Roma - Verizon Wireless è nei guai, e ancora una volta si tratta di un problema di sovraffatturazione dei clienti che (non) usufruiscono di piani tariffari per il traffico dati. Questa volta però la questione riguarda 15 milioni di utenti, per un rimborso che costerà complessivamente 50 milioni di dollari.

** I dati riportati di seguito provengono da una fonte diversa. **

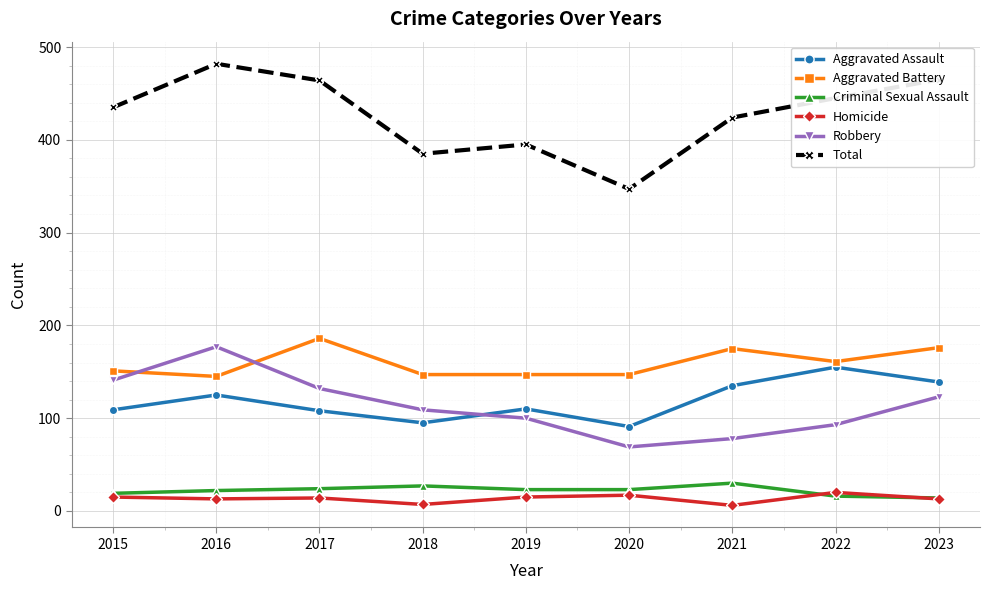

True or false: Aggravated Assault and Total intersect in this chart.

False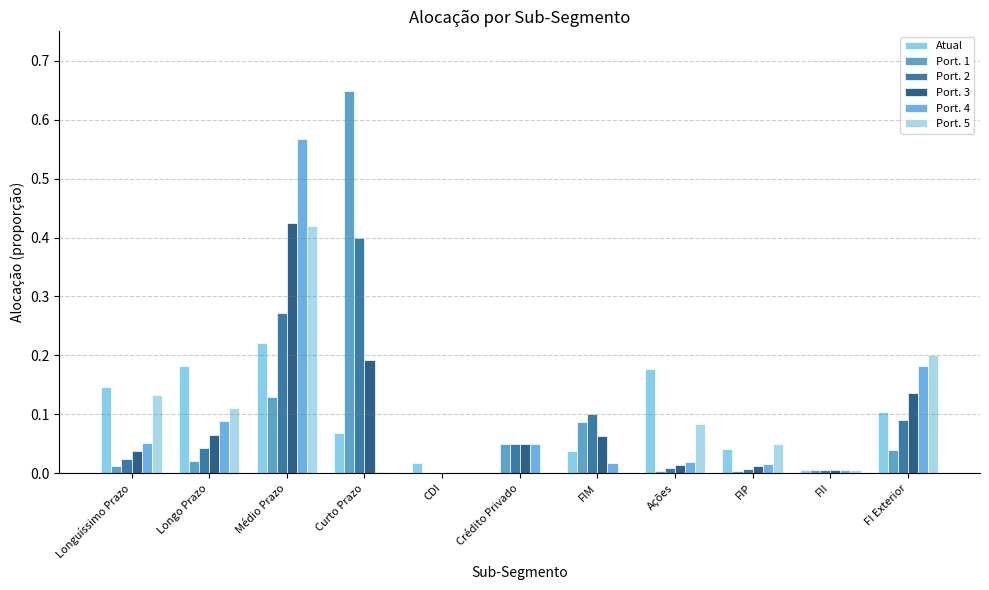

Rank the series by their maximum value, from highest to lowest.

Port. 1, Port. 4, Port. 3, Port. 5, Port. 2, Atual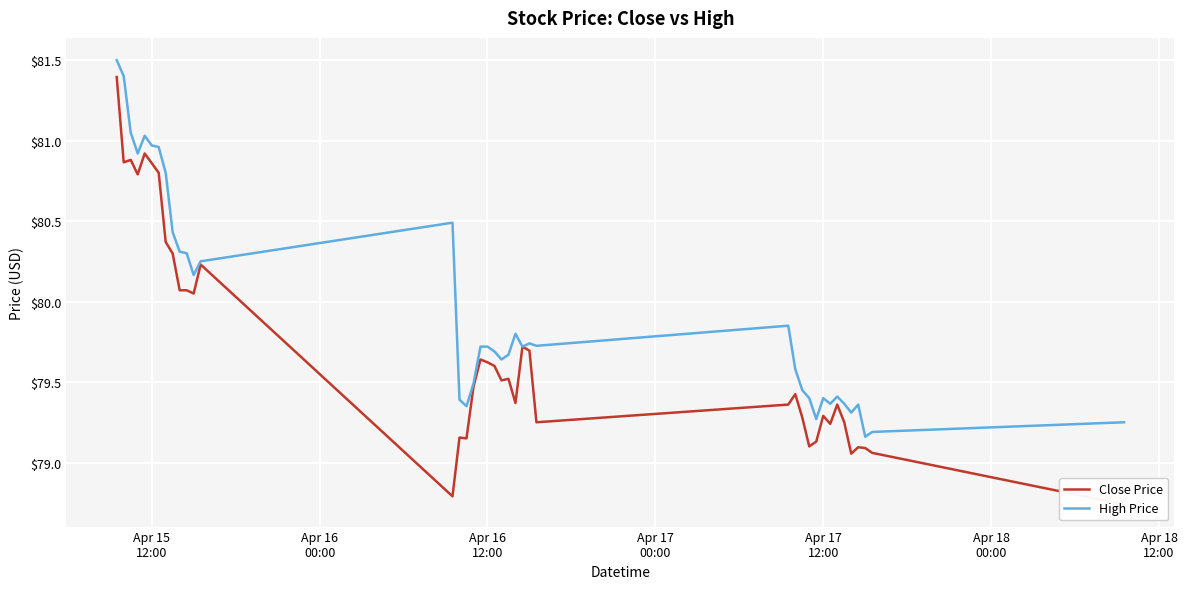

What is the maximum value for High Price?

81.5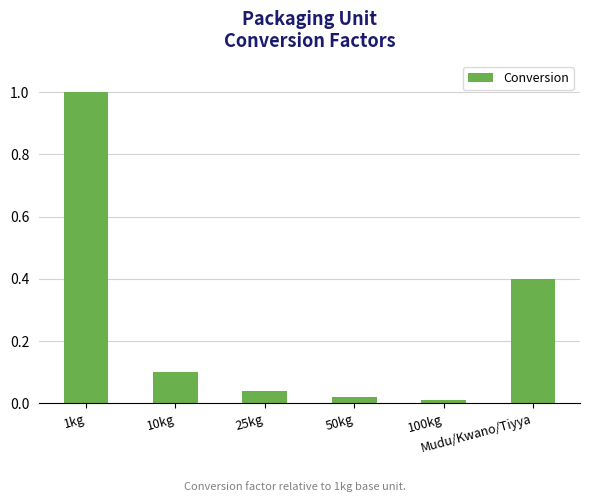

Is it true that the value at Mudu/Kwano/Tiyya is 0.1?

False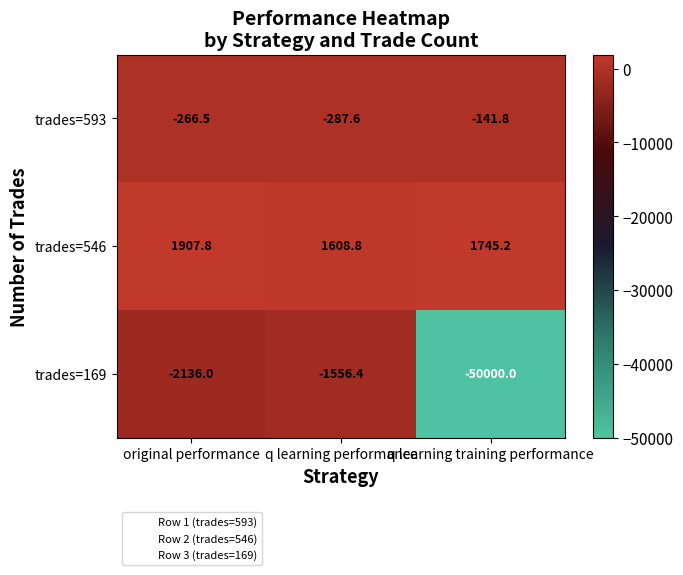

What is the spread (max minus min) of values at q learning training performance?

51745.2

Le bollette gonfiate a cui si riferisce Verizon riguardano il traffico dati risalente a 2 anni fa: alla maggior parte dei clienti verrà rimborsata una cifra modica compresa fra i 3 e i 6 dollari, ma dovrebbero esserci anche rimborsi ben più "sostanziosi" in arrivo per alcuni.

La sovraffatturazione riguarda quei clienti che all'epoca non aveva sottoscritto nessun piano dati, e a cui nonostante tutto è stato richiesto un esborso per sessioni di traffico telematico mai avviate. "La maggior parte delle sessioni dati riguardano piccolo scambi di informazioni causati dal software integrato nei telefonini - dice il comunicato di Verizon Wireless - altri riguardano l'accesso al web, che normalmente non sarebbe dovuto essere a pagamento".
Il carrier dice di avere approntato tutte le misure utili affinché in futuro un problema del genere non si possa più verificare, ma nel mentre la Federal Communications Commission statunitense vuole vederci chiaro e annuncia l'avvio di investigazioni sui "pagamenti misteriosi" e il comportamento passato e futuro di Verizon Wireless in merito a questo genere di fenomeno.